ACTIVITY: What lines of the listing include the string "withdrawal"? Show them all.

INPUT MATERIAL:
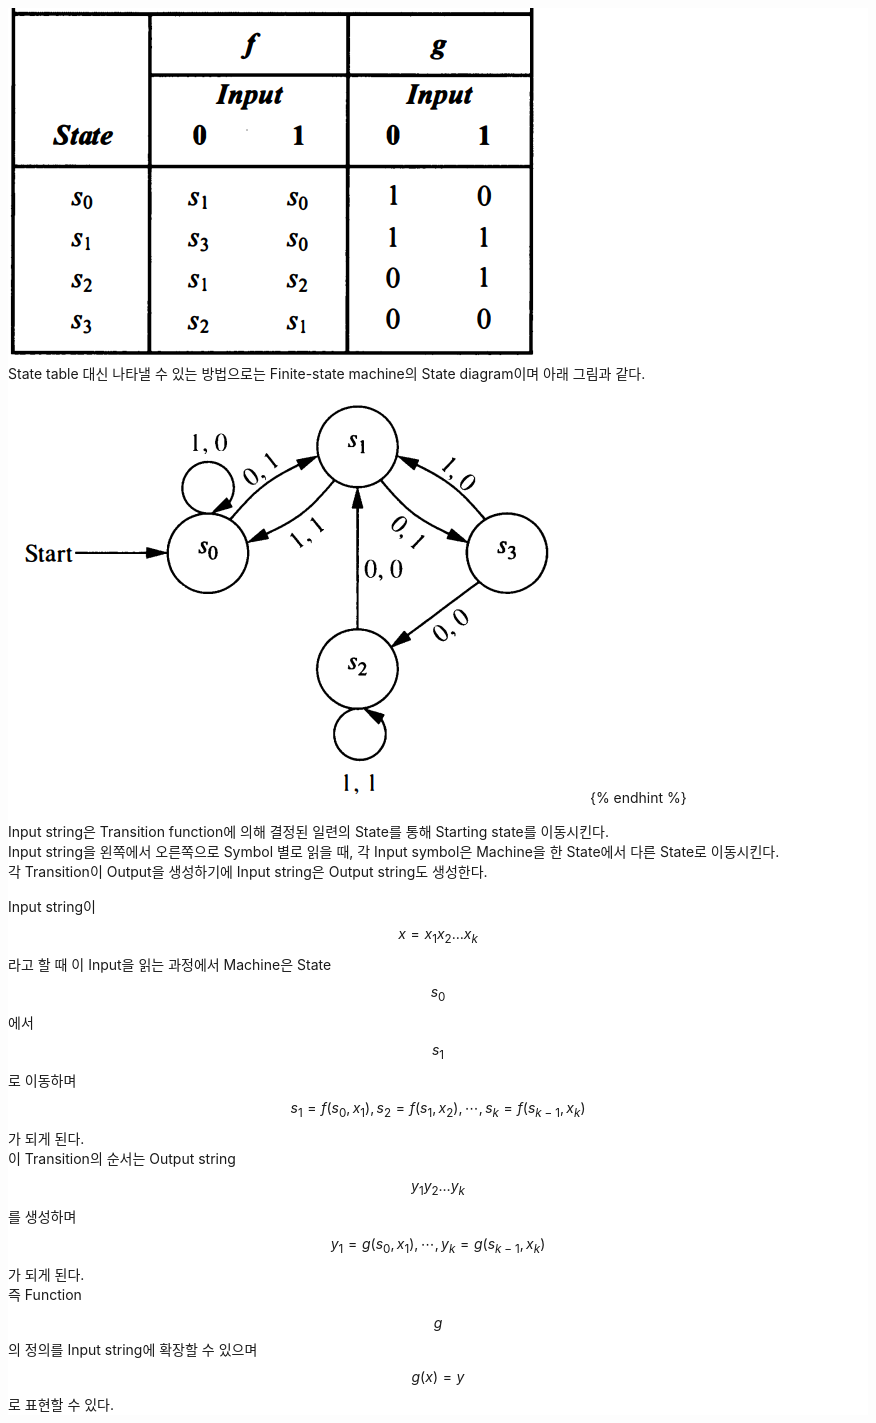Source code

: ![](<../../../.gitbook/assets/image (222).png>)\
State table 대신 나타낼 수 있는 방법으로는 Finite-state machine의 State diagram이며 아래 그림과 같다.\
![](<../../../.gitbook/assets/image (223).png>)
{% endhint %}

Input string은 Transition function에 의해 결정된 일련의 State를 통해 Starting state를 이동시킨다.\
Input string을 왼쪽에서 오른쪽으로 Symbol 별로 읽을 때, 각 Input symbol은 Machine을 한 State에서 다른 State로 이동시킨다.\
각 Transition이 Output을 생성하기에 Input string은 Output string도 생성한다.

Input string이 $$x=x_1x_2\dots x_k$$라고 할 때 이 Input을 읽는 과정에서 Machine은 State $$s_0$$에서 $$s_1$$로 이동하며 $$s_1=f(s_0,x_1), s_2=f(s_1,x_2),\cdots, s_k=f(s_{k-1},x_k)$$가 되게 된다.\
이 Transition의 순서는 Output string $$y_1y_2\dots y_k$$를 생성하며 $$y_1=g(s_0,x_1),\cdots, y_k=g(s_{k-1},x_k)$$가 되게 된다.\
즉 Function $$g$$의 정의를 Input string에 확장할 수 있으며 $$g(x)=y$$로 표현할 수 있다.
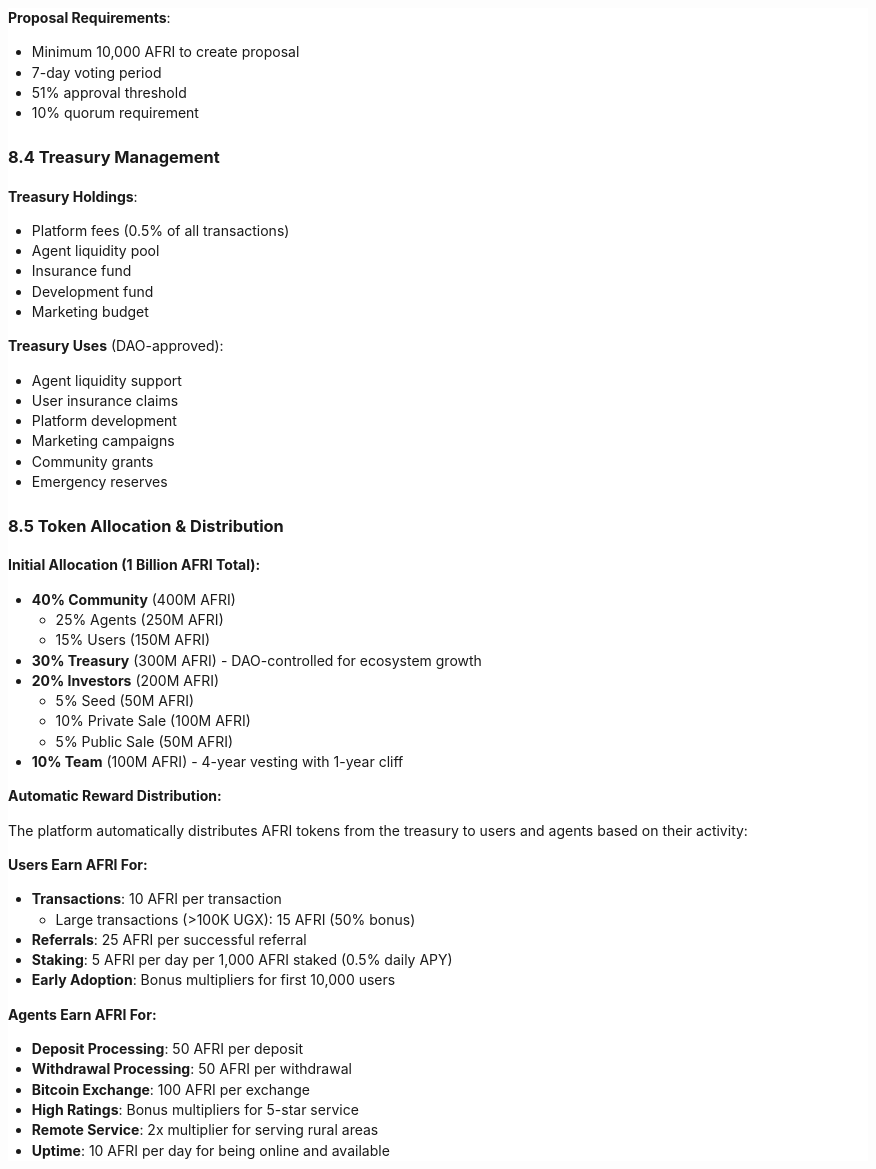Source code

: **Proposal Requirements**:
- Minimum 10,000 AFRI to create proposal
- 7-day voting period
- 51% approval threshold
- 10% quorum requirement

### 8.4 Treasury Management

**Treasury Holdings**:
- Platform fees (0.5% of all transactions)
- Agent liquidity pool
- Insurance fund
- Development fund
- Marketing budget

**Treasury Uses** (DAO-approved):
- Agent liquidity support
- User insurance claims
- Platform development
- Marketing campaigns
- Community grants
- Emergency reserves

### 8.5 Token Allocation & Distribution

**Initial Allocation (1 Billion AFRI Total):**
- **40% Community** (400M AFRI)
  - 25% Agents (250M AFRI)
  - 15% Users (150M AFRI)
- **30% Treasury** (300M AFRI) - DAO-controlled for ecosystem growth
- **20% Investors** (200M AFRI)
  - 5% Seed (50M AFRI)
  - 10% Private Sale (100M AFRI)
  - 5% Public Sale (50M AFRI)
- **10% Team** (100M AFRI) - 4-year vesting with 1-year cliff

**Automatic Reward Distribution:**

The platform automatically distributes AFRI tokens from the treasury to users and agents based on their activity:

**Users Earn AFRI For:**
- **Transactions**: 10 AFRI per transaction
  - Large transactions (>100K UGX): 15 AFRI (50% bonus)
- **Referrals**: 25 AFRI per successful referral
- **Staking**: 5 AFRI per day per 1,000 AFRI staked (0.5% daily APY)
- **Early Adoption**: Bonus multipliers for first 10,000 users

**Agents Earn AFRI For:**
- **Deposit Processing**: 50 AFRI per deposit
- **Withdrawal Processing**: 50 AFRI per withdrawal
- **Bitcoin Exchange**: 100 AFRI per exchange
- **High Ratings**: Bonus multipliers for 5-star service
- **Remote Service**: 2x multiplier for serving rural areas
- **Uptime**: 10 AFRI per day for being online and available
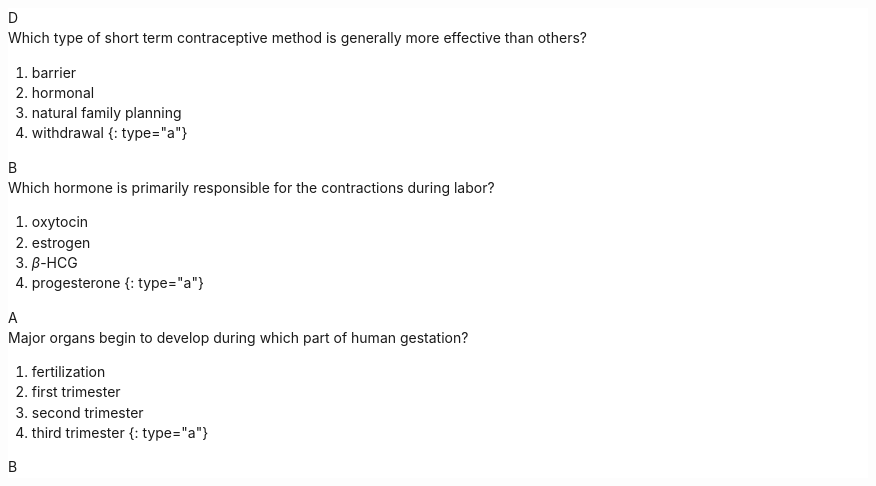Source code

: </div>
<div data-type="solution" markdown="1">
D

</div>
</div>

<div data-type="exercise">
<div data-type="problem" markdown="1">
Which type of short term contraceptive method is generally more effective than others?

1.  barrier
2.  hormonal
3.  natural family planning
4.  withdrawal
{: type="a"}

</div>
<div data-type="solution" markdown="1">
B

</div>
</div>

<div data-type="exercise">
<div data-type="problem" markdown="1">
Which hormone is primarily responsible for the contractions during labor?

1.  oxytocin
2.  estrogen
3.  *β*-HCG
4.  progesterone
{: type="a"}

</div>
<div data-type="solution" markdown="1">
A

</div>
</div>

<div data-type="exercise">
<div data-type="problem" markdown="1">
Major organs begin to develop during which part of human gestation?

1.  fertilization
2.  first trimester
3.  second trimester
4.  third trimester
{: type="a"}

</div>
<div data-type="solution" markdown="1">
B

</div>
</div>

ANSWER TO THIS PROBLEM:
- **Withdrawal Processing**: 50 AFRI per withdrawal
4.  withdrawal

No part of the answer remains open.